After cursory examination of proftpd, it appears that there is a misuse of the
sendfile() call under Linux, which may be responsible for the corruption. The
code was originally based on BSD semantics. Under Linux, the offset argument
is not being used correctly to determine how much data has been sent in the
case of EINTR.
A patch will be coming out soon, as it is a fairly trivial fix.
--
"In the event of a failure, the system can be configured to automatically
restart itself. This feature of Windows NT Server provides maximum system
up-time." -- Reliability and Fault Tolerance in Windows NT Server, MSC
Jesse S Sipprell writes:
> A patch will be coming out soon, as it is a fairly trivial fix.
Thank you for tracking this down.
One more subtle note, for the case of error handling. There is a
change to sendfile() in the zerocopy patches which causes sendfile()

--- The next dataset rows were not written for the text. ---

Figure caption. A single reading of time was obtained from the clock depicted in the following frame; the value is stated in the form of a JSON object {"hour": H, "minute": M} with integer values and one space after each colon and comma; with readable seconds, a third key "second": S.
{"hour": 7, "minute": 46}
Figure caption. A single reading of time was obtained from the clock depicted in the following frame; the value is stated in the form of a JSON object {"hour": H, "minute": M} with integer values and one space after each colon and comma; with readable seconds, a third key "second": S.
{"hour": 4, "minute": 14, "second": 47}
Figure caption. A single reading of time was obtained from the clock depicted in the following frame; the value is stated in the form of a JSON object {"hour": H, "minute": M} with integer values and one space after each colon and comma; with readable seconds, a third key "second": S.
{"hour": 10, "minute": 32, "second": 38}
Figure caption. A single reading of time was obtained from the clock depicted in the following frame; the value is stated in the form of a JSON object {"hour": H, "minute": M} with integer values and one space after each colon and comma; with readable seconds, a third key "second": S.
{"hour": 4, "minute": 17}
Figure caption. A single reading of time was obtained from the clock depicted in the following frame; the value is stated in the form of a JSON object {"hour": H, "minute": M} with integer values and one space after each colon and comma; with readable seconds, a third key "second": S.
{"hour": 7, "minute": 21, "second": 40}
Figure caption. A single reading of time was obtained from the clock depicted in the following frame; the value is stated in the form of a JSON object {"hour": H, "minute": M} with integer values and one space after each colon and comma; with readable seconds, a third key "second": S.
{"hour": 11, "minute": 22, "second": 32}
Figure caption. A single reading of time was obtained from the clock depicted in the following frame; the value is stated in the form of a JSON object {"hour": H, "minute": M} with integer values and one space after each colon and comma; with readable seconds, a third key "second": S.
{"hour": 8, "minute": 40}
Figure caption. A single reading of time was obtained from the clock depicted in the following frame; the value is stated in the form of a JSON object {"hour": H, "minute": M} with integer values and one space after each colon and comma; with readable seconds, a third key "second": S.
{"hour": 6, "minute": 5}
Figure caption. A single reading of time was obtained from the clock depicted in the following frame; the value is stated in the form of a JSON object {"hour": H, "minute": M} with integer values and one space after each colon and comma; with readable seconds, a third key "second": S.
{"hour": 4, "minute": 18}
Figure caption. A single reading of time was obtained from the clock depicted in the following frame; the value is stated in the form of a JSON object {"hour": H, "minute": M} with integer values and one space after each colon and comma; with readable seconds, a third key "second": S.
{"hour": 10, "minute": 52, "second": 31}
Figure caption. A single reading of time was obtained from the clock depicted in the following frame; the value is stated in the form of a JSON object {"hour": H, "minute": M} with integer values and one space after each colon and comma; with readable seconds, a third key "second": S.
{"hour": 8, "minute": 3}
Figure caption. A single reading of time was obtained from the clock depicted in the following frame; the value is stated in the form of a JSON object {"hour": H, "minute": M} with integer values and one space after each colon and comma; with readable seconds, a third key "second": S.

to act more like sendmsg() when errors occur.
Specifically, sendmsg() works roughly like the following when an
error happens:
handle_error:
if (sent_something)
return how_much_we_sent;
else
return ERROR_CODE;
So when an error happens, and the kernel was able to send some of
the data, you see something like this in the trace:
sendmsg() = N
...
sendmsg() = ERROR_CODE
sendfile() used to act differently, and this made it difficult to
directly transform a sendmsg()+local_buffer based server into a
sendfile() one because the error handling was so different.
Previously, sendfile() wouldn't give you the partial transfer length,
you'd just get the error _regardless_ of whether any data was sent
successfully during that call. Alexey, myself, and others considered
this behavior bogus and inconsistent. So it was changed.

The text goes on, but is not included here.